Rittenhouse Row has welcomed its newest neighbor to the block — Aleksandar Stojnic’s Restaurant Aleksandar — with a menu best described as American with Eastern European influences and touches of Asian flare.
“It was an eyeopener to see how people reacted to what my team and I created,” says Chef Montana Houston. “So much good feedback. So many people excited for our future here.”
The man responsible for that menu, Houston, brings extensive experience with stints at Zahav, the Catskills and Braddock’s Tavern in New Jersey before his first starring role fronting a restaurant at Aleksandar.
“Michael Solomonov was great to work for, and when I asked him to be my mentor, he agreed,” explains Houston.
Houston’s lineage includes a chef father with a feel for Southern comfort food, barbecue and Asian tastes. “I lost my father at an early age; making and eating food together was our meeting ground,” says Houston. “My love for food is equitable to my love for him, and what I share now with my extended family.”
The conversation between Aleksandar Stojnic and Montana Houston around Eastern European flavors started with the chef presenting a tasting with everything from his “first time” twists on pierogi, beet salads to scallops.

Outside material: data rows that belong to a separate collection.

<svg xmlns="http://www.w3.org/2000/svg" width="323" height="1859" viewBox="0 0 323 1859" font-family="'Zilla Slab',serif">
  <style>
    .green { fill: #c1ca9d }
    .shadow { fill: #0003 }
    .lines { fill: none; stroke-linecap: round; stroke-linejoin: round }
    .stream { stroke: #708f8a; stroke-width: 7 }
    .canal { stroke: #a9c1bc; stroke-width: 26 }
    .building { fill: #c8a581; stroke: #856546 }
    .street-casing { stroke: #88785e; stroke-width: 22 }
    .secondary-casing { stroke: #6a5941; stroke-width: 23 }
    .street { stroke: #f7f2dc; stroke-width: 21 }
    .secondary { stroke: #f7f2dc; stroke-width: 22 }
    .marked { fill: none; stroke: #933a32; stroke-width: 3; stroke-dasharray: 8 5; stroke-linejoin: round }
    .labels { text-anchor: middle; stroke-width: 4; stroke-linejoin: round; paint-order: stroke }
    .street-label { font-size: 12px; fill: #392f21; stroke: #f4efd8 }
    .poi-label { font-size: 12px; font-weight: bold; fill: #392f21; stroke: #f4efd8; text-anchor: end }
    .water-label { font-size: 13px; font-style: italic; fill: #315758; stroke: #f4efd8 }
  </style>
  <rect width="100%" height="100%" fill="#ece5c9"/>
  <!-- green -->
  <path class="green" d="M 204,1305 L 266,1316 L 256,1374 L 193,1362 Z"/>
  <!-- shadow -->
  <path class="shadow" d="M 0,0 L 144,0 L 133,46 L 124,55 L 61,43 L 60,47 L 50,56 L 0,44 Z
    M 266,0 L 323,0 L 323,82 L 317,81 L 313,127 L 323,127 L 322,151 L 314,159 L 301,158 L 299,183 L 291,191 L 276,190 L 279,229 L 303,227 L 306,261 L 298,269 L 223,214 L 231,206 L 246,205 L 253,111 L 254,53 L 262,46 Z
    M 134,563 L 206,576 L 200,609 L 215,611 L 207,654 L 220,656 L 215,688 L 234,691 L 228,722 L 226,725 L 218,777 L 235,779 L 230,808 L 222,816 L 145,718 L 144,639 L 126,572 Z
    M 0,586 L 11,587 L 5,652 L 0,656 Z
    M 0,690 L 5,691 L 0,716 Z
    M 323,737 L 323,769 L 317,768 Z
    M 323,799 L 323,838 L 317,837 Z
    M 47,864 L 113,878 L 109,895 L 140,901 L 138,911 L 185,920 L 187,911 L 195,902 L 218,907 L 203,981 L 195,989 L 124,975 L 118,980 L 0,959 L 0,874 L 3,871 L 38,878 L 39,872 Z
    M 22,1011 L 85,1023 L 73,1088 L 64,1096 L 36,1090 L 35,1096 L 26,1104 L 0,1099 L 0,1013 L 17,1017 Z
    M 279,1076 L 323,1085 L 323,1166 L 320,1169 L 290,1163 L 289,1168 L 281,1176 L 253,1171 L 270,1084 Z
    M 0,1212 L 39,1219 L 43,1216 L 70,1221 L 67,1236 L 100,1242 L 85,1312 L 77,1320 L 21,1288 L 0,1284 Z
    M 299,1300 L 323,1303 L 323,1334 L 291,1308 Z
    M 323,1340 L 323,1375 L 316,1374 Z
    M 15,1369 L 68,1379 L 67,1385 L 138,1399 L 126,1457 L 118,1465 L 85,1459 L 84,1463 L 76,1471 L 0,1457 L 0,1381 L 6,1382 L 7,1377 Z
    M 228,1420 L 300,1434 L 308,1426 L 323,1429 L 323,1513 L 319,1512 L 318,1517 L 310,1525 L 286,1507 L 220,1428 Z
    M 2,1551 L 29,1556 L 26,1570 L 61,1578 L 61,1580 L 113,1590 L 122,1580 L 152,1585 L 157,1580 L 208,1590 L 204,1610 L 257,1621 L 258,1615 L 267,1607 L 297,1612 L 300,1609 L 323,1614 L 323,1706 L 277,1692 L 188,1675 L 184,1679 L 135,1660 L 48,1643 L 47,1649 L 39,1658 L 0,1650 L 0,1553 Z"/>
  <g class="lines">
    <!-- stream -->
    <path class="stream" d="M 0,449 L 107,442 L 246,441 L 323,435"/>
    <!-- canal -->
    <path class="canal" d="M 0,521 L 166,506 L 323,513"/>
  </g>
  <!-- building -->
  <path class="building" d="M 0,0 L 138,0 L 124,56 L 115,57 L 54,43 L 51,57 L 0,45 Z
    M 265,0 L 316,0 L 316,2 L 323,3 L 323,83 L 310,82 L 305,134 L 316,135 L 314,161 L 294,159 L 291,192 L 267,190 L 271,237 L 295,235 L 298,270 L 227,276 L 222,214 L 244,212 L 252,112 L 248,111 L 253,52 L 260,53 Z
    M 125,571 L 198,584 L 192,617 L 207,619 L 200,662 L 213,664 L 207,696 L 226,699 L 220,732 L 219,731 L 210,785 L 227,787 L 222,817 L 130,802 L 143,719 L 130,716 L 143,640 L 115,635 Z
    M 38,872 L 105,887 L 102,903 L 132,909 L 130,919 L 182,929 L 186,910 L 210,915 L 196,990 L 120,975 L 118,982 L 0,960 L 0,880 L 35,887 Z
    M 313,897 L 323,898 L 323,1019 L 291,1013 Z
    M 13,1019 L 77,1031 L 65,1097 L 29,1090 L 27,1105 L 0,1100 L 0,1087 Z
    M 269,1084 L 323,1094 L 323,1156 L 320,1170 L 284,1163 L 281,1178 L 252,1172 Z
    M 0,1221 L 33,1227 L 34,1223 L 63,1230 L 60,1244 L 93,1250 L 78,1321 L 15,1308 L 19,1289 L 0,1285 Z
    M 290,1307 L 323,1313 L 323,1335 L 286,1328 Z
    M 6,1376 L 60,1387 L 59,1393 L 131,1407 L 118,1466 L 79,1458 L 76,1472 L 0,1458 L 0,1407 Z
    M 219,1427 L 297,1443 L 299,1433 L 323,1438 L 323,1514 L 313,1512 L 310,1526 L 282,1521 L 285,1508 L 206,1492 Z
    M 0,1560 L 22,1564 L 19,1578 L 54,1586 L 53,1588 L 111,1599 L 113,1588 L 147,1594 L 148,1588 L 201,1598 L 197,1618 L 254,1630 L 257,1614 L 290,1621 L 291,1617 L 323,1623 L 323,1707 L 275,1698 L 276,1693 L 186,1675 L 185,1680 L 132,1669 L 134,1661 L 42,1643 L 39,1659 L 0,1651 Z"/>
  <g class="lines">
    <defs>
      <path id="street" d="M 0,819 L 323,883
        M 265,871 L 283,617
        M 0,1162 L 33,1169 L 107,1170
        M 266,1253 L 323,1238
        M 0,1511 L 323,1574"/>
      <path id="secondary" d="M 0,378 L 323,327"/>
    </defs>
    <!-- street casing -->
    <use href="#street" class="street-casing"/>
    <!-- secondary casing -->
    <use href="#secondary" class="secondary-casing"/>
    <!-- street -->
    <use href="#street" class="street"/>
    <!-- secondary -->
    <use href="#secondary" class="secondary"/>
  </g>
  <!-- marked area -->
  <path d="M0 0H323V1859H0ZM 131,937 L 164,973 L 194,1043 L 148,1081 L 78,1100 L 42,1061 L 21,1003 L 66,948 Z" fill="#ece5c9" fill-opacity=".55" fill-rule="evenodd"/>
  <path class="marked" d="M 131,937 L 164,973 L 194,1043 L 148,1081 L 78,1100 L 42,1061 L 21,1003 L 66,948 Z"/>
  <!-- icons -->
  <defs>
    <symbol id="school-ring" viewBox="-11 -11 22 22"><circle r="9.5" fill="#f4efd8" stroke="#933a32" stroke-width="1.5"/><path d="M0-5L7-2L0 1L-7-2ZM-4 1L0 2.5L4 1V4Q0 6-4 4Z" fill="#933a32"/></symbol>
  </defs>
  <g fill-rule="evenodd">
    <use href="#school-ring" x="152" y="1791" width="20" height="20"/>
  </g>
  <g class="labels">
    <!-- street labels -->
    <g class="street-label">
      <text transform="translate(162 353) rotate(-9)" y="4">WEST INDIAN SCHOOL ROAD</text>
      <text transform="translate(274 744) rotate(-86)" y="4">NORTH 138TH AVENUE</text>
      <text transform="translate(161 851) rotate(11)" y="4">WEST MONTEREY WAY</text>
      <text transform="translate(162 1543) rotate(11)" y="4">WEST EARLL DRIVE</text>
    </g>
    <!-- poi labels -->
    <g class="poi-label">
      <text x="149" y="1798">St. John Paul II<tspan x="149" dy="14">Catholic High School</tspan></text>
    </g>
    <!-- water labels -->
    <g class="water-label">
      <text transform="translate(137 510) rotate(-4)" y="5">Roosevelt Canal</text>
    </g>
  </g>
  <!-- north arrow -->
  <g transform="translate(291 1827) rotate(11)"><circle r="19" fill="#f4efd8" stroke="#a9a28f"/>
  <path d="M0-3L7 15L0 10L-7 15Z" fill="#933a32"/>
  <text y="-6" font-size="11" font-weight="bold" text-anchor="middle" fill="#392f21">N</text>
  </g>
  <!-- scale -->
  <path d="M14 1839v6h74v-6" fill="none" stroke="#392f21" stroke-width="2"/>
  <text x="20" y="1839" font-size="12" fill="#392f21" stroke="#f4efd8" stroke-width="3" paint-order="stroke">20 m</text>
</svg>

“Alek and his family liked what I did, and ever since, started drilling day-to-day getting things done. His mother actually came in to help us with the truth of Eastern European tastes and ideas she thought we be helpful. I picked Alek’s brain hourly as to what he wanted his restaurant to be. Talking with him – after talking with Mike Solomonov – Eastern European food, smoking things and pickling things… this was a completely new door to be opened for me.”
What Houston has made his own are dishes such as cabbage rolls with mixed mushroom, jasmine rice and Tamari sauce, and a “forest flooring” gnocchi with Pumpernickel bread “soil,” Halumi “rocks” brussels sprout leaves and burnt “ash” top leaks. “It would be as if walking along the forest floor in Poland during winter, and seeing all of these cool ingredients,” says Houston. “I wanted to pay respect to the traditions of Eastern European food while honoring my history and background.”
Authentic Baltic realness with a pop, Houston touches on the roots of his father’s Southern cooking and nods to Asian flavors with items such as Restaurant Aleksandar’s cabbage rolls.
“Being that I made and ate egg rolls with my father as far back as I can remember, I did this Balkan dish with an Asian influence of soy sauce, Hoisin, garlic and shallots and crossed two paths at once. That’s my past, elevated. That defines everything I’ll do at Restaurant Aleksander – Eastern European, tuned and tweaked.”